The problem is far too urgent to await the machinations of a treaty change which is a long winded process involving ratification by 27 parliaments and in some cases national referendum.
To give an idea of how urgent the situation is I quote from a report issued by Larry Hathaway an economist at UBS when asked about the best investments in a Euro breakup scenario:
"I suppose there might be some assets worthy of consideration - precious metals for example. But other metals would make wise investments, too. Among them tinned goods and small calibre weapons.
Break-up runs the risk of becoming one wretched scenario. Sadly, however, it can't be ruled out, just as it would have been improper to rule out the horrors of the first half of the 20th century before they happened.
But it is very hard to see break-up as a solution.
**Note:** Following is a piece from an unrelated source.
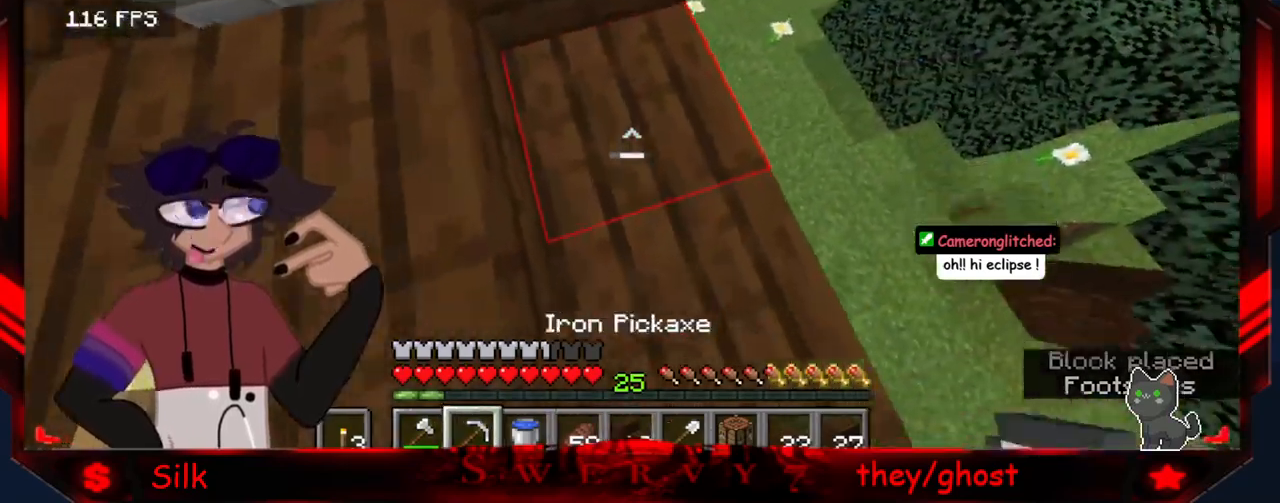
{"keys": ["d"], "mouse": ["left"], "events": [[17, "a", "up"], [233, "d", "down"], [233, "s", "up"], [433, "mouse_left", "down"]]}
Let's hope Europe's politicians and policymakers agree and take action this week to fix what is broken before it all really breaks up"
What is needed is not a new Treaty. What is needed is firm action within what is already allowed within existent treaties, namely:
- Strict control over how much Euro members can borrow without creation of anything like a fiscal union which would also control what they tax and spend. Taxing and spending should remain national prerogatives but borrowing must be preapproved by a Central agency as borrowing by an individual country, implicitly or explicitly, becomes everyone's responsibility.
- Coordination of fiscal policies so that whilst countries in distress enforce austerity to bring their finances in order, countries that can borrow at extraordinarily cheap rates (like Germany) loosen their fiscal policies to create internal demand and support export growth for countries undergoing internal austerity.
A true solution requires no treaty change. A true solution requires strong countries showing solidarity with countries in distress, whilst countries in distress proving their determination ( as Greece and Italy are clearly doing through their techincians' governments) to stay on the road to fiscal salvation whatever it takes so that the integrity of the Euro can be protected and safeguarded.
With such assurances the European Central Bank will be comfortable with adopting a more active role in its function as a lender of last resort in the knowledge that this will not impair its inflation fighting credentials but will enhance its price stability credentials by avoiding a depression.